European banks are also benefiting from stronger fundamentals. Capital ratios across the sector remain well above regulatory requirements, supported by retained earnings, disciplined risk management, and, in some cases, reduced exposure to higher-risk assets. Profitability has been bolstered by higher interest rates, which have widened net interest margins, providing an additional cushion for absorbing potential losses.

However, the resurgence of AT1 issuance is not without risks. Market participants caution that the asset class remains sensitive to shifts in investor sentiment and macroeconomic conditions. A resurgence of inflationary pressures, unexpected monetary policy tightening, or geopolitical shocks could quickly reverse the current trend, leading to renewed volatility in spreads.

Regulatory risk also remains a key consideration. While authorities have sought to clarify the treatment of AT1 instruments, investors continue to monitor developments closely, particularly in jurisdictions where resolution frameworks may differ. Any indication of inconsistency in the application of capital hierarchy rules could undermine confidence and disrupt the market once again.

Another factor influencing issuance decisions is the evolving cost-benefit analysis of AT1 funding relative to other capital instruments. While AT1 bonds offer flexibility and loss-absorbing capacity, they are generally more expensive than senior debt. Banks must weigh these costs against regulatory requirements and market conditions when determining their optimal capital structure.

Traders monitor European bank bond issuance activity on screens in a financial trading floor setting.

Despite these challenges, the current environment appears conducive to sustained issuance in the near term. Analysts expect European banks to continue tapping the AT1 market opportunistically, particularly as they approach call dates on existing instruments and seek to refinance at more favorable terms. The pace of issuance will likely depend on market conditions, investor demand, and broader economic developments.

The renewed activity in AT1 bonds also has broader implications for the European financial system. A well-functioning AT1 market enhances the resilience of the banking sector by providing a reliable source of loss-absorbing capital. It also contributes to the development of deeper and more liquid capital markets, which are essential for supporting economic growth and financial stability.

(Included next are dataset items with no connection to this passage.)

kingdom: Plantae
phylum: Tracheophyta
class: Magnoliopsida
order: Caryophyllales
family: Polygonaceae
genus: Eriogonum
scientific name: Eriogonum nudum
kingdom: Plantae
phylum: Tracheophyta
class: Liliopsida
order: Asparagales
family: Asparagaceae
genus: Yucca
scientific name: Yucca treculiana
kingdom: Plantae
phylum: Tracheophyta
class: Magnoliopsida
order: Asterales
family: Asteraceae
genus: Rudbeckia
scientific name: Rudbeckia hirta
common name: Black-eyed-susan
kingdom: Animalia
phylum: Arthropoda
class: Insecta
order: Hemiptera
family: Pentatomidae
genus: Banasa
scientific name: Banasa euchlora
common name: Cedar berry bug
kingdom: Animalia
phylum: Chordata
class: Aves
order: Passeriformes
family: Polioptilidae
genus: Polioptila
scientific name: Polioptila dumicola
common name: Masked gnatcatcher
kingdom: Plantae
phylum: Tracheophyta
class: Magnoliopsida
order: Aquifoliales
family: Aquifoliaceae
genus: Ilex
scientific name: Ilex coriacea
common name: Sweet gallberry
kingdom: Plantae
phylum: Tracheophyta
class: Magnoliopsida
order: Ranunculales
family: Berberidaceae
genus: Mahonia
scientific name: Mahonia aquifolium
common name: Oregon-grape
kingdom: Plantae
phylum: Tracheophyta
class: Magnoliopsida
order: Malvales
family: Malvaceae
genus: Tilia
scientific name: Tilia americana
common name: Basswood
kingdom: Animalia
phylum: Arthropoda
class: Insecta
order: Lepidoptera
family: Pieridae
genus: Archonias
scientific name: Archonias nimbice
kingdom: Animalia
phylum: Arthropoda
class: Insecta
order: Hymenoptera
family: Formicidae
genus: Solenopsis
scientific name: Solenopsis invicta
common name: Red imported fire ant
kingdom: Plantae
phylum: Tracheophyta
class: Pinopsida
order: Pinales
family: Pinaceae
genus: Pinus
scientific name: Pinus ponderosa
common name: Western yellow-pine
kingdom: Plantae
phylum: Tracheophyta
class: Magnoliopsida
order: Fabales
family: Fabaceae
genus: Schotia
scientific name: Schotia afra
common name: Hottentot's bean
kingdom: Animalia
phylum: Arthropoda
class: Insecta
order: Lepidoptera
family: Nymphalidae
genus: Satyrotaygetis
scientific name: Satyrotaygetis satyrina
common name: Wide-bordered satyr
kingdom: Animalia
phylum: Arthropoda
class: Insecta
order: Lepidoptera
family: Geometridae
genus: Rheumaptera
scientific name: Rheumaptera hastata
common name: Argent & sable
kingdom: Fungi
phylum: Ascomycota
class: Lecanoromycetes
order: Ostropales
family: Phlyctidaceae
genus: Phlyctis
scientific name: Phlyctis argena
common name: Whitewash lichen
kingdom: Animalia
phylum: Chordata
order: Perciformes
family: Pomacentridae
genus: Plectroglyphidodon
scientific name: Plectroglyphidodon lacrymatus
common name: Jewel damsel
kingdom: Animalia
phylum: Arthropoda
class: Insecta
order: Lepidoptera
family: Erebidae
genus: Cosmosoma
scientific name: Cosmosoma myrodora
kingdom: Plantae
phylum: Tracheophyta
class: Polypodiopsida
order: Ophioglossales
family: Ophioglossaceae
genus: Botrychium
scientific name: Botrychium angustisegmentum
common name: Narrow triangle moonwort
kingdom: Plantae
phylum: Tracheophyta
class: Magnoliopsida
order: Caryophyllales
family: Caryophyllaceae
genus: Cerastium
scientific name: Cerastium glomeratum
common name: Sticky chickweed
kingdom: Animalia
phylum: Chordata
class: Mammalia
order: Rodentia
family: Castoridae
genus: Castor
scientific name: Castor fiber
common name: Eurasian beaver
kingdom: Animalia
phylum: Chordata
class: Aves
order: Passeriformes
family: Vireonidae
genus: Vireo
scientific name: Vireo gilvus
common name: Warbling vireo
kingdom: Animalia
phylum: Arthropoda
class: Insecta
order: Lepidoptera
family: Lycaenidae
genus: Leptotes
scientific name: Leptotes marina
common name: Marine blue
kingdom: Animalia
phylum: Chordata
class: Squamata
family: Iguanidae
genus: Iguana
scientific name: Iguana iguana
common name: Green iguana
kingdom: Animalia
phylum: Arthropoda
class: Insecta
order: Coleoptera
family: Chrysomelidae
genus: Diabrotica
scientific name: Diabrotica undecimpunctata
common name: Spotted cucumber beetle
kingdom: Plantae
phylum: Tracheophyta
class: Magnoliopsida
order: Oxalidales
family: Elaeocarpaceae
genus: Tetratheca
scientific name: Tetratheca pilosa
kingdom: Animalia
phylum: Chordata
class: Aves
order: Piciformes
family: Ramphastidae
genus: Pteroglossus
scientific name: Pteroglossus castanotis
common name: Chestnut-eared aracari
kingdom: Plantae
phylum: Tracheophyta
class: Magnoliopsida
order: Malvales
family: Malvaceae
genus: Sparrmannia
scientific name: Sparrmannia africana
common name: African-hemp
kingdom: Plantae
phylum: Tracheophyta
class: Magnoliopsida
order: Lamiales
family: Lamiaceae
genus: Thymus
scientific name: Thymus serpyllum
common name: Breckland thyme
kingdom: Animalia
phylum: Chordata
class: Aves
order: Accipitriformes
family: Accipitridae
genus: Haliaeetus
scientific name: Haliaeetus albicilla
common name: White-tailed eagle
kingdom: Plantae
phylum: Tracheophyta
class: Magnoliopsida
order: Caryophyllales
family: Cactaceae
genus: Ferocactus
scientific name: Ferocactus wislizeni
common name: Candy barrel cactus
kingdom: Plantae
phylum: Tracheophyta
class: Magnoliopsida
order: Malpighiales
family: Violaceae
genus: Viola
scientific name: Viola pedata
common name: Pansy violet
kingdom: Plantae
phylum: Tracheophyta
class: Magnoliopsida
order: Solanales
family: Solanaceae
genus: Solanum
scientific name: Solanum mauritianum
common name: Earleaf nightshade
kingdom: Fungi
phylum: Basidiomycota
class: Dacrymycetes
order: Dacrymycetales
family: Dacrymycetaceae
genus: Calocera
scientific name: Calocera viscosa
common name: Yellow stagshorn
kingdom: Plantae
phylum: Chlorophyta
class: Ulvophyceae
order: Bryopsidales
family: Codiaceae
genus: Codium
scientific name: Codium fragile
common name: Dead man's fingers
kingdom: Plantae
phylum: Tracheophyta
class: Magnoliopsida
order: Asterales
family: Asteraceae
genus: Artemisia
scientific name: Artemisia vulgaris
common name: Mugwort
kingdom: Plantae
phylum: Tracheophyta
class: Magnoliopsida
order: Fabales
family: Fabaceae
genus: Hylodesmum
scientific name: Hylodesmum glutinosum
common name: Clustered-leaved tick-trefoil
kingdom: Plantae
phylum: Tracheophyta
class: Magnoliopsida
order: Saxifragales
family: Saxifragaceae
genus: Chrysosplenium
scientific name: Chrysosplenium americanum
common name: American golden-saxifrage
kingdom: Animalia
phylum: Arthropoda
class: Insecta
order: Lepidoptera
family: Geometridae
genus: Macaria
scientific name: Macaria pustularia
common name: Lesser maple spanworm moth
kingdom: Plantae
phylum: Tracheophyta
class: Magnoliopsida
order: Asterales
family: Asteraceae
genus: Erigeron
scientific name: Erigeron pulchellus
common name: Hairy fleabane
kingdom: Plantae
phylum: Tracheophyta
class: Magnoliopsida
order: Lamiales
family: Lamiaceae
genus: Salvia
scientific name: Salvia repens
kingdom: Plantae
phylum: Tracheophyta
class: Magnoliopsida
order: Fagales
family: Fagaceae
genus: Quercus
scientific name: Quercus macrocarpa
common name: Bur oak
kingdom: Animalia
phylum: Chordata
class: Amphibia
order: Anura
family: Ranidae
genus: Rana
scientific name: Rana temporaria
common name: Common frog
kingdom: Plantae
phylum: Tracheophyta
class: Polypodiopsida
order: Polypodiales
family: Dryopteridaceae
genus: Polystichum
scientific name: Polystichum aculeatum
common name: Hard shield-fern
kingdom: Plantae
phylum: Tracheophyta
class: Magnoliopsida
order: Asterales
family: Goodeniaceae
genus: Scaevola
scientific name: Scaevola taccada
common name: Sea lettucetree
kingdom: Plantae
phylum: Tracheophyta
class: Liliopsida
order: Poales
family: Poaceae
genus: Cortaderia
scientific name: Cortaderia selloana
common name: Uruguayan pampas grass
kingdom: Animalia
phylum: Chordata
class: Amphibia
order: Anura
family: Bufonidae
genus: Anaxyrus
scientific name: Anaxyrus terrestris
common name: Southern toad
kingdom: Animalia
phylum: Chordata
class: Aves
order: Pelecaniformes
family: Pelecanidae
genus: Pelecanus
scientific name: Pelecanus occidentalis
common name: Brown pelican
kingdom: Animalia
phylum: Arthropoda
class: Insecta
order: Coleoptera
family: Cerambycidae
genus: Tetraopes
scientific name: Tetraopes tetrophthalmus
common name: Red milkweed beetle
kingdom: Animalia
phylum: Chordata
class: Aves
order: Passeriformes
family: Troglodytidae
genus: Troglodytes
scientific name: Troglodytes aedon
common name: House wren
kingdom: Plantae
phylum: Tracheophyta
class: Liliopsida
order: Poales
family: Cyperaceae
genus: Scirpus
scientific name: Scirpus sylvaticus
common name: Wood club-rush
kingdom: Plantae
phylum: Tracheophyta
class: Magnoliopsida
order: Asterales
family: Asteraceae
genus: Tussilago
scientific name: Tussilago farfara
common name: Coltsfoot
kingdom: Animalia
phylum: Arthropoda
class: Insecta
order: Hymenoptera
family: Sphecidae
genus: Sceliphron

For investors, the resurgence offers both opportunities and challenges. While yields remain attractive compared to other fixed-income assets, the complexity and risk profile of AT1 instruments require careful analysis and active management. Investors must assess issuer-specific factors, including capital ratios, earnings stability, and exposure to macroeconomic risks, as well as broader market dynamics.

In the coming months, attention will focus on the sustainability of the current issuance trend and the extent to which it reflects a structural recovery in the AT1 market versus a cyclical rebound driven by favorable conditions. Key indicators will include the volume and pricing of new deals, investor participation, and the performance of outstanding securities in secondary markets.

Ultimately, the acceleration of AT1 bond issuance by European banks underscores a broader normalization in credit markets following a period of exceptional stress. While uncertainties remain, the ability of banks to access this segment of the capital structure at reasonable cost is a positive signal for the health of the financial system and the resilience of post-crisis regulatory frameworks.